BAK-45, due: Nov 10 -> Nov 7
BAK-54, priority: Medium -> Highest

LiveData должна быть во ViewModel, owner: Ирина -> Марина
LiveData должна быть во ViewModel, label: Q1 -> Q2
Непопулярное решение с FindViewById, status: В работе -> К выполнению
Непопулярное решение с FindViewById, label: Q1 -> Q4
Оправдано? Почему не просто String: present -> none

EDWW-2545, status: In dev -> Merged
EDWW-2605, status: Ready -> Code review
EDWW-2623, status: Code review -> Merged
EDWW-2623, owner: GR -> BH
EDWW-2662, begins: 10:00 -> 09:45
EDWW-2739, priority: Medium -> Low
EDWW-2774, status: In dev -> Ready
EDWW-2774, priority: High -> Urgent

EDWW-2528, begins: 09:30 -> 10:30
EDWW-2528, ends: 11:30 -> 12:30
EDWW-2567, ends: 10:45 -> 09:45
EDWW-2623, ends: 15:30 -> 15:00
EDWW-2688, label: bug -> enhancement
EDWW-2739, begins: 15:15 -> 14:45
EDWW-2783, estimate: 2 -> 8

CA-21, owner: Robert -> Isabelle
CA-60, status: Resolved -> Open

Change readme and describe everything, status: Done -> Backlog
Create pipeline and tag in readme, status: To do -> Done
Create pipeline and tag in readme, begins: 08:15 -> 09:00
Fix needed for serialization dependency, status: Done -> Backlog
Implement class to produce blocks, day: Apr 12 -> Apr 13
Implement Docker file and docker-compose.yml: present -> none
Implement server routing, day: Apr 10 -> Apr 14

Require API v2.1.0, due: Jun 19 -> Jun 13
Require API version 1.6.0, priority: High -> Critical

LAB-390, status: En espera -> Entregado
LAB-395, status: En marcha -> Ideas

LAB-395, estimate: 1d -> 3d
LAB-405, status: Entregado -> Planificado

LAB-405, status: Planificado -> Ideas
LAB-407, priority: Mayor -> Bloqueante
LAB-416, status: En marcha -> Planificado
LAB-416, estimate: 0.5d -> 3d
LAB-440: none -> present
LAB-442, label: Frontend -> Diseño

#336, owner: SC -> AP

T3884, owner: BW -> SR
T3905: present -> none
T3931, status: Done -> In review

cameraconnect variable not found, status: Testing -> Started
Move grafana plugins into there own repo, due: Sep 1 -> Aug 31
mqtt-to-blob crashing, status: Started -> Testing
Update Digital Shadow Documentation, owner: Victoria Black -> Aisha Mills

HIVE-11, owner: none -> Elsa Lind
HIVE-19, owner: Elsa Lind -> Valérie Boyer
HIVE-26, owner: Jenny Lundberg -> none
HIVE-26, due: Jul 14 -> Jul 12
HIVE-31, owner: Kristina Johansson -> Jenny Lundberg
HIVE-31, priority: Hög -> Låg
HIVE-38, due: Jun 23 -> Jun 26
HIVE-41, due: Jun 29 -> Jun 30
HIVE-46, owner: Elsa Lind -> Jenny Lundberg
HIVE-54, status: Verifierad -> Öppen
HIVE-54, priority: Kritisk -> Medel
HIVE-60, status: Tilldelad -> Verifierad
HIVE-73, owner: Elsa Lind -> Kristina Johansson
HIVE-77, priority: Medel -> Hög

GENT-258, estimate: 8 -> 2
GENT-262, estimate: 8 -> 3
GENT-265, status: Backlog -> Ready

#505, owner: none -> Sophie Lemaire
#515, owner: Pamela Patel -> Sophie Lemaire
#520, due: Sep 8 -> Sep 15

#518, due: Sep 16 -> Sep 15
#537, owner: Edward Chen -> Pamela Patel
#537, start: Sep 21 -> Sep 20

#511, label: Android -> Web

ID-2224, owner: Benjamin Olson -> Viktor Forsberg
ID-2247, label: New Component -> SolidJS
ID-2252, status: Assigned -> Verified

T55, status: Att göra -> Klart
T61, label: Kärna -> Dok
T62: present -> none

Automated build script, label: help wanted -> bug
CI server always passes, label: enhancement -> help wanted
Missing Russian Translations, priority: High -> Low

◆ ◆ ◆ ◆ ◆

## What is required
Within the material above, transcribe exactly the lines that run from the line holding "EDWW-2567, ends: 10:45 -> 09:45" through the line holding "Create pipeline and tag in readme, status: To".

## Exercise result
EDWW-2567, ends: 10:45 -> 09:45
EDWW-2623, ends: 15:30 -> 15:00
EDWW-2688, label: bug -> enhancement
EDWW-2739, begins: 15:15 -> 14:45
EDWW-2783, estimate: 2 -> 8

CA-21, owner: Robert -> Isabelle
CA-60, status: Resolved -> Open

Change readme and describe everything, status: Done -> Backlog
Create pipeline and tag in readme, status: To do -> Done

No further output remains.